Eventually Wesley's balls grew so ridiculously massive that he could no longer wear trousers. Well, he could possibly have worn MC Hammer's trousers, but we all know how protective Hammer is about people touching his stuff. You just can't. Soon Wesley was almost immobile. In fact, if he wanted to move his testicles around the house, he had to hoist them up in a large beach towel and hoist them onto available surfaces like milk crates or small shelves. There was a lot of hoisting in this hour. Wesley's lack of clothes and therefore lack of dignity began to bother me. In all of Wesley's futile trips to doctors – where they would scratch their heads mumbling, “Ooh, um, this is bad isn't it?” – not one person gave him the number of someone with a sewing machine who could whip him up a ball-covering smock. Ah, America, land of the free, home of the brave, a place where if your testicles swell up and you don't have the requiste health insurance, no one really cares if you have to wrap them in an outsized Gap hooded top with the zipper up, so your scrotum looks like ET on Halloween.

Despite my jokes – my policy during all tough times is 'you laugh or you cry' – I have mixed feelings about TV shows such as this. By the first ad break, this episode of Bodyshocks had amassed so many gawpers – I mean, 'amateur medical enthusiasts' – who had opened laptops and taken to Twitter to type 'look at the size of those spuds', that I had concern for the stability of the national grid. But it's far too easy to write Wesley's tale off as plainly voyeuristic and exploitative, when there are subtler ideas present. Our bodies often behave in a beastly, seeping, swelling, fetid, obnoxious manner. It's good to remember this in the face of non-stop The Only Way Is Essex-style 'No Carbs Till Marbs' perfection. In a world of 'post-pregnancy snap-back diets' and the norm of whitening one's teeth to the colour of a Star Wars lightsabre, it's useful to be reminded that our bodies aren't ours to truly tame or control.

As a viewer, one began the journey beholding Wesley's monstrous condition and, by default, treating Wesley as something of a monster too. But Wesley wasn't an ogre or a bogeyman– he was blatantly delightful. He was a big-hearted, daft-humoured man with many pals who doted on him. Gosh, life can be mean, creepy and completely unfair. Why should Wesley die of a treatable condition in a poky Las Vegas apartment when expensive doctors down the road could save him?

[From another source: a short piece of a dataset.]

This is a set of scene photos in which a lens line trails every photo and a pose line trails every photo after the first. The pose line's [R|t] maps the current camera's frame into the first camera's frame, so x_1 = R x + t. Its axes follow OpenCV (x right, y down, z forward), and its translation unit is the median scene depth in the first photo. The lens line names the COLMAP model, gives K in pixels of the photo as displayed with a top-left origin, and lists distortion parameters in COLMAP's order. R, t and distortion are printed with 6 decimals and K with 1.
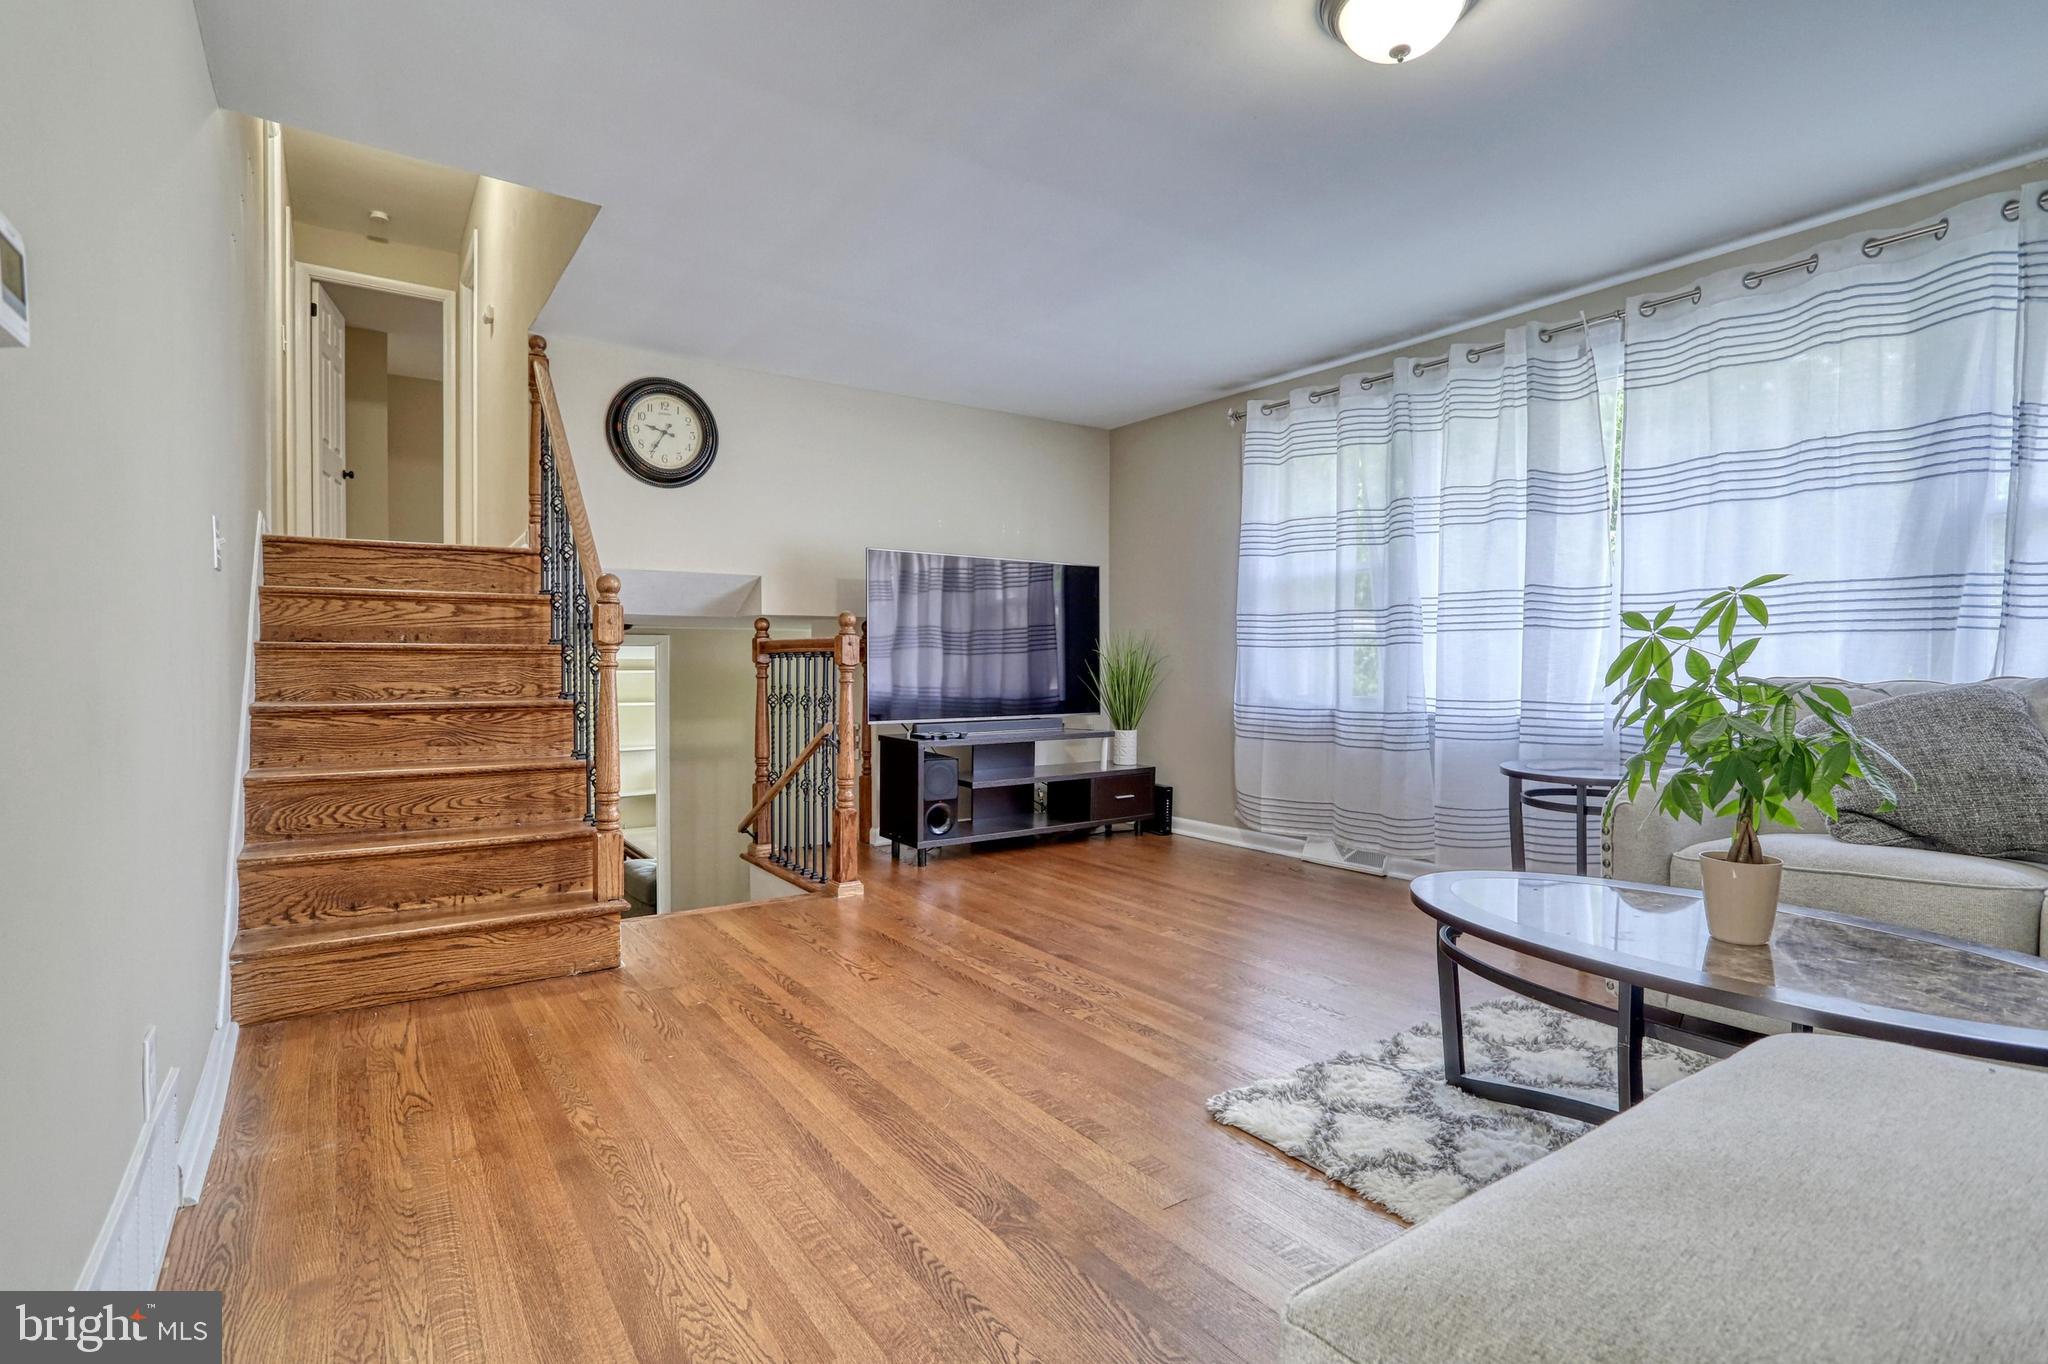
lens RADIAL K [[992.7, 0, 1035.0], [0, 992.7, 668.6], [0, 0, 1]] dist [-0.012963, 0.000361]
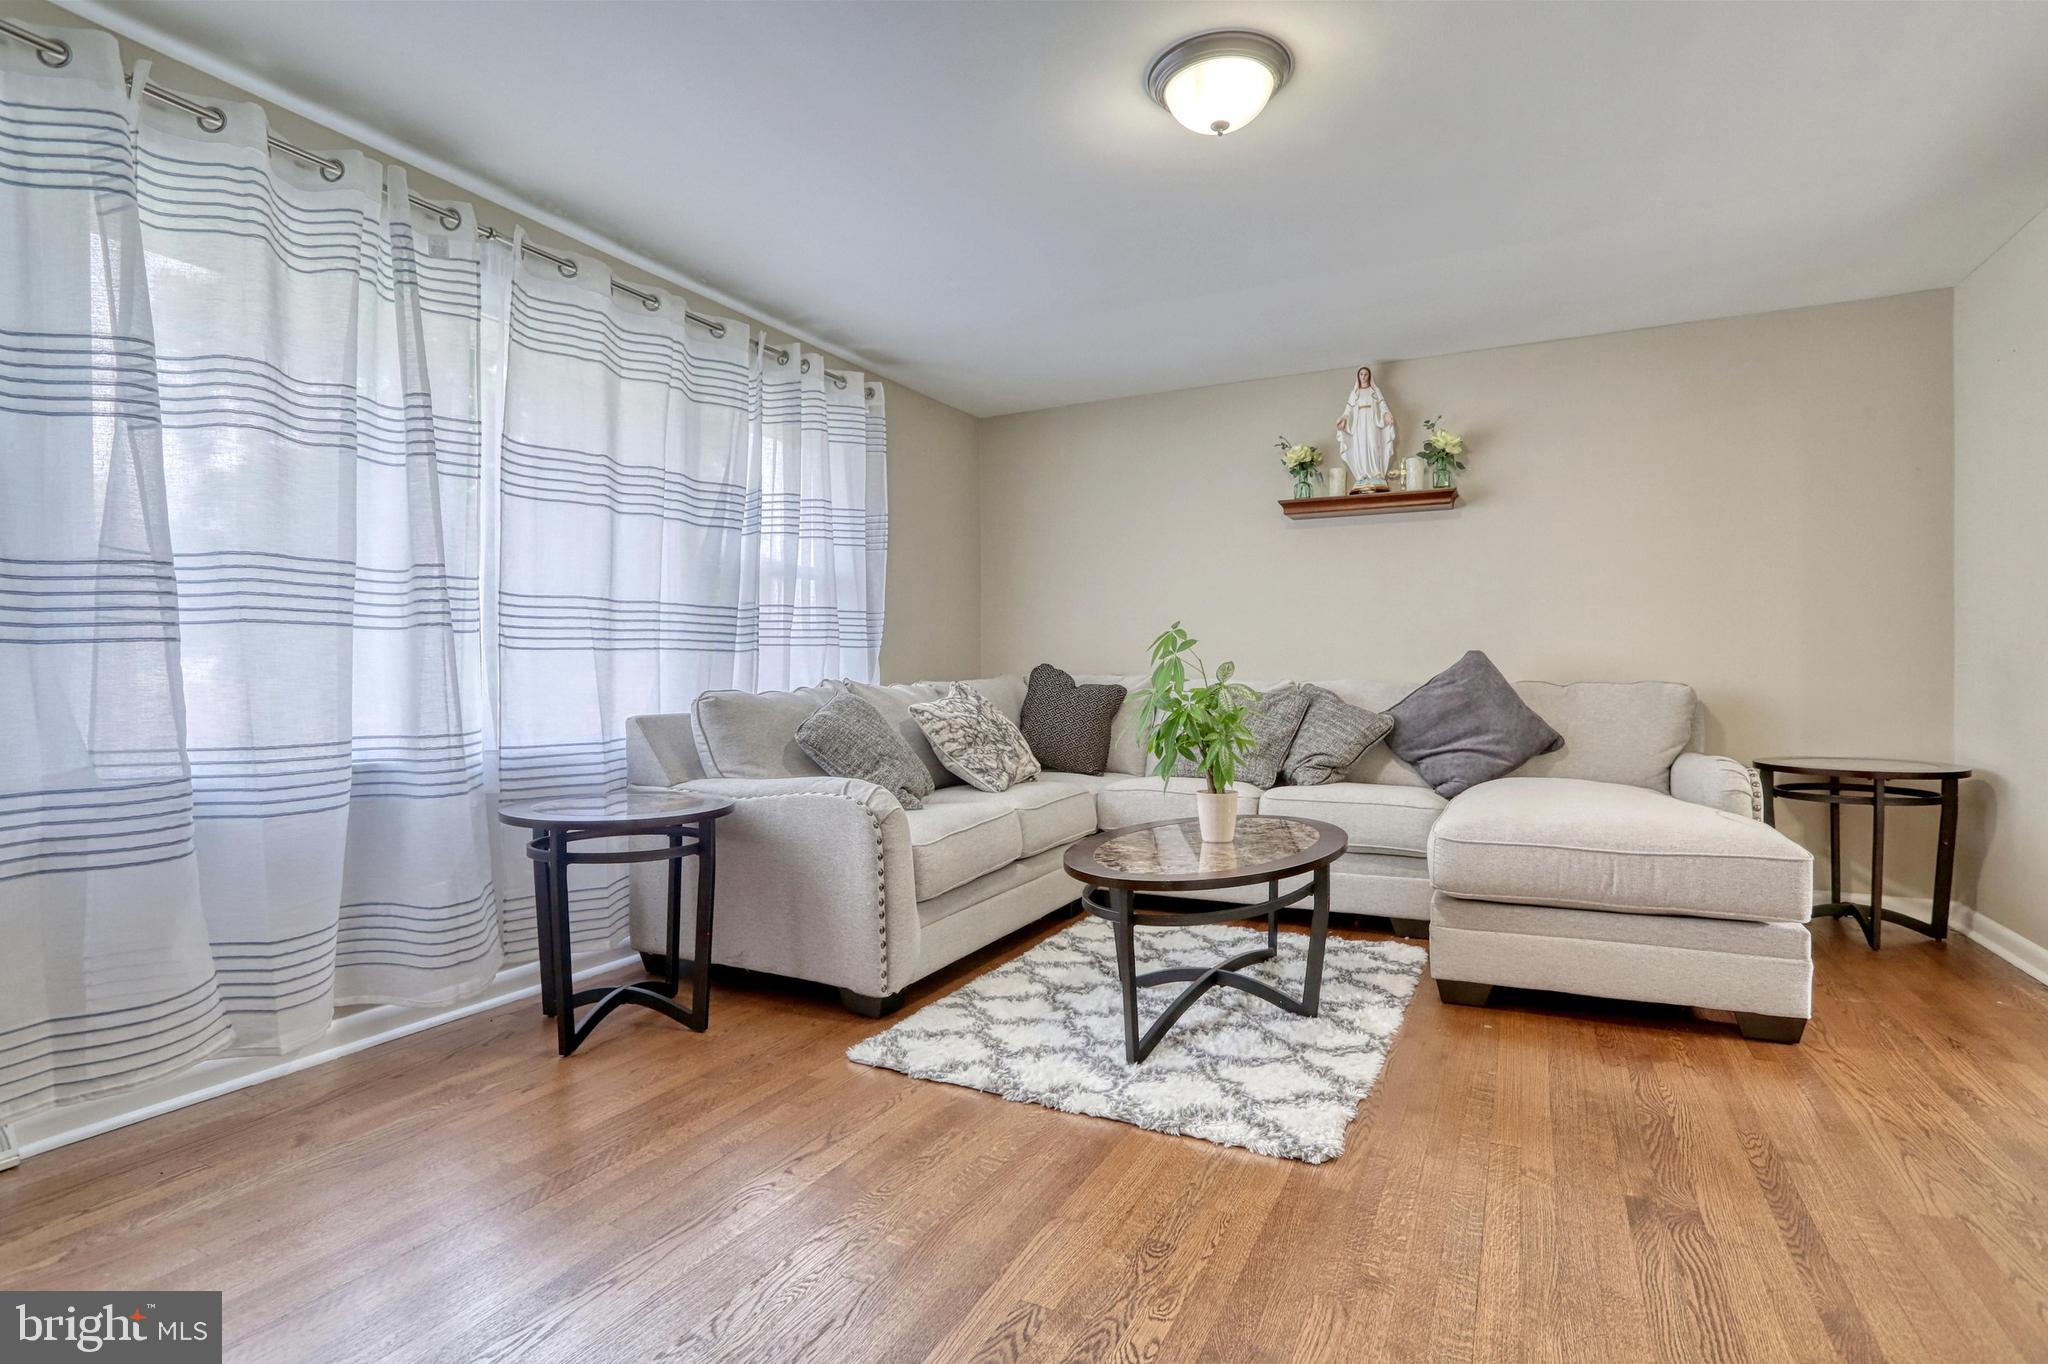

Wesley's tale was an unflinching look at the reality of today's American healthcare system.By the end of the first half-hour, Britain was standing firm behind Wesley in his struggle to get rid of his giant balls. It took a gang of philanthropic surgeons almost 24 hours of chopping, stitching and sculpting to cut away the mass but eventually, with a massive cheer, the theatre crew carted the balls away on a trolley. We didn't find out what happened to Wesley's ex-testicles, but I like to imagine a really annoying medical student woke up wearing them as a hat. Wesley was left sedated where he slept for 48 hours, which worried doctors.

But then he opened his eyes and smiled, proving, for me at least, that F Scott Fitzgerald's notion of American lives having “no second acts” was frankly a load of balls.